In the 1940s when psychoanalysis emigrated to the United States it became the dominant theoretical basis of psychiatry and established psychogenic theories for all mental illnesses. It took under its heterodox reign a full, though truly fantastical, explanation of all mental illness. Schizophrenia became a true fascinoma among psychiatrists/psychoanalysts. Driven away from reality by bad mothering, the schizophrenic became, in their theory, trapped in the inner mental play of his/her child. Making it safe to emerge, the role fo a talented and tuned-in psychiatrist, formed the basis of treatments. Harry Stack Sullivan cultivated a humanistic, fraternal approach to young male schizophrenics that seemed to lure them out of their madness. Joan Greenberg, under the nom-de-plume, Hannah Green, published a wildly popular book about the cure of a young schizophrenic woman based on a famous case by psychoanalyst Frieda Fromm-Reichman. The book was made into a popular movie as well: I Never Promised You a Rose Garden. Schizophrenia formed the great romance of psychoanalysis during its two-plus decades run.

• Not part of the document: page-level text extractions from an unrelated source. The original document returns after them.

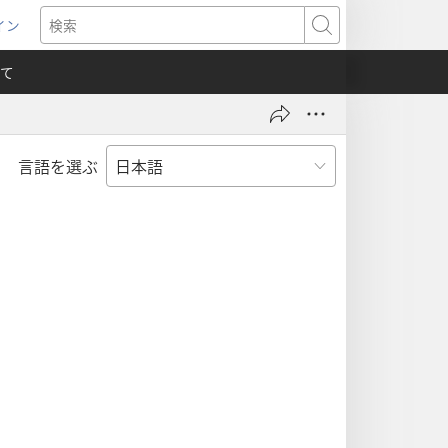
イン
新
検
索
て
言語を選ぶ
）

In those 1940s a group of psychiatrists became fascinated with the language and, by extrapolation, the thinking of schizophrenics. That interest generated many studies focused on parsing out the language or schizophrenics.  They found that their patients seemed to explore language as an expanded, inner reality. Through that language the schizophrenics would attempt to interpret outer, conventional, public reality, much the way children play with their inner reality as it intersects with outer reality. These psychiatrist-researchers came to believe that schizophrenics were somehow linguistically and psychologically trapped in the mindset of childhood.

While schizophrenia is now viewed as a primary brain disorder, a strange and as yet unidentified neurological derangement with a powerful psychological expression, those 1940 papers touched on the exquisite and quite powerful process of mental play.

For a child, the assignation to a robot of a capacity for unbounded mental play allows for unbounded imagined and believed scenarios of companionable play. Schizophrenics apparently share that powerful sense of realism underlying their thoughts, whether delusional or hallucinatory or merely conjured unwittingly out of the playful possibilities of language. In a sense, schizophrenics seem lashed to inner robots that will not quit until driven out by antipsychotic medication.

To a child a robot remains real. The plan for that robot, its prime intentionality, is to embrace outer reality, manage it, make it entertaining  That the robot may someday present itself materially, in the “flesh” is a not too distant hope.

Play is not a mental illness. And not merely “child’s play.”

Robots are potentially the greatest players imaginable — what’s not to love?